Debatte um das Verbrenner-Aus: Wenn Ideale an der Realität scheitern

Die Vision vom emissionsfreien Europa hat Risse bekommen. Nach Jahren des unbedingten Fortschrittsglaubens kehrt in Brüssel, Berlin und Rom plötzlich Realismus ein – oder, wie Kritiker sagen würden: Angst. Kurz nach dem Autogipfel mehren sich in Deutschland die Stimmen, die das Aus für den Verbrennungsmotor infrage stellen. Bundeskanzler Friedrich Merz will das Vorhaben am liebsten gänzlich kippen, sagte er noch Anfang der Woche: „Ich möchte nicht, dass Deutschland zu den Ländern gehört, die an diesem falschen Verbot festhalten.“

Nur 24 Stunden vor dem Gipfel forderten Niedersachsens Ministerpräsident Olaf Lies (SPD) und Bayerns Länderchef Markus Söder (CSU) in ungewohnter Einigkeit mehr Flexibilität beim Verbrenner-Aus. Was 2022 als unumstößlich galt, steht 2025 wieder zur Debatte. Das Verbot für Neuwagen mit Verbrennungsmotor ab 2035 – einst Herzstück des Green Deal – wird plötzlich zur Verhandlungsmasse. 

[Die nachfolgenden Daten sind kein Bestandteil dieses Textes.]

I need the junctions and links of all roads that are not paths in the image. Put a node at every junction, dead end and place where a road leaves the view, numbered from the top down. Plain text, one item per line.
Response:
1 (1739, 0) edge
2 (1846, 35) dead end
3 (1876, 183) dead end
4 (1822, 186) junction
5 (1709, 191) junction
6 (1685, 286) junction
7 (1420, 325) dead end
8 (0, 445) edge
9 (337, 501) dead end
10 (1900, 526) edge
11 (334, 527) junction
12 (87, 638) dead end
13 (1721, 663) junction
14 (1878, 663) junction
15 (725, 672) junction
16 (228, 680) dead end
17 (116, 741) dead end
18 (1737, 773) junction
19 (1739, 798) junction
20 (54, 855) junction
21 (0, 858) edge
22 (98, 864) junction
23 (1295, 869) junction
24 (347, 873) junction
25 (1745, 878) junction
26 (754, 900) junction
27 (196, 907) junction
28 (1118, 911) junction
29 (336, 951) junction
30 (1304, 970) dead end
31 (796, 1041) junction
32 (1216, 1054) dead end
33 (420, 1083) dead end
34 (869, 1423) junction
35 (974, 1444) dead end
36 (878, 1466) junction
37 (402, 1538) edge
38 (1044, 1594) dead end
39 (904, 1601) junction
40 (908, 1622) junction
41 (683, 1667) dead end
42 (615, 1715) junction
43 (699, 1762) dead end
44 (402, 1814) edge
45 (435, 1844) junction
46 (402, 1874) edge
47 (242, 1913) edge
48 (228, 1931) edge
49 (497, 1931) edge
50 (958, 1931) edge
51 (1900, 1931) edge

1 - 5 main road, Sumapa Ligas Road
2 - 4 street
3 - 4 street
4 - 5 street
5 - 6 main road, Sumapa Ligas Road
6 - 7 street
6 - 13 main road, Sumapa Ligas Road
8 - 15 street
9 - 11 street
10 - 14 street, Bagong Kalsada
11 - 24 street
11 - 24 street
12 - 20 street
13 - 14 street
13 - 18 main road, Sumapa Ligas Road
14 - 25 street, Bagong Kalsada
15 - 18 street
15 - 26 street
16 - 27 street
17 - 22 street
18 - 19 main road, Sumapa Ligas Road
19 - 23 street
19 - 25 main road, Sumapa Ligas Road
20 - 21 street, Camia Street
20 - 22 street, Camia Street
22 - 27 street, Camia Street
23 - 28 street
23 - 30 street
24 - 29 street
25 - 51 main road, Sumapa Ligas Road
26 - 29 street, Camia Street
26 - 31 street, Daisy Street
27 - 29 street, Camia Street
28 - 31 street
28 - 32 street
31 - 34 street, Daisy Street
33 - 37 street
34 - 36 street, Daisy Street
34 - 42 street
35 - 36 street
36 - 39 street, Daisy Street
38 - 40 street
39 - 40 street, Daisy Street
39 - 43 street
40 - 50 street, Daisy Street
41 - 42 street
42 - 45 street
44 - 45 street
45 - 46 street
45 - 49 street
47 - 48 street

Doch der Sinneswandel hat weniger mit Überzeugung zu tun als mit Sorge: Sorge vor dem Verlust einer Industrie, die Millionen Arbeitsplätze sichert. Sorge vor einer Energiepolitik, die zu Wettbewerbsnachteilen führt. Und Sorge davor, dass die Autoindustrie – Europas wichtigster Wirtschaftszweig – den Anschluss an die Welt verliert. Nach Jahren der Visionen regiert die Realpolitik – und die lautet: Überleben vor Idealen.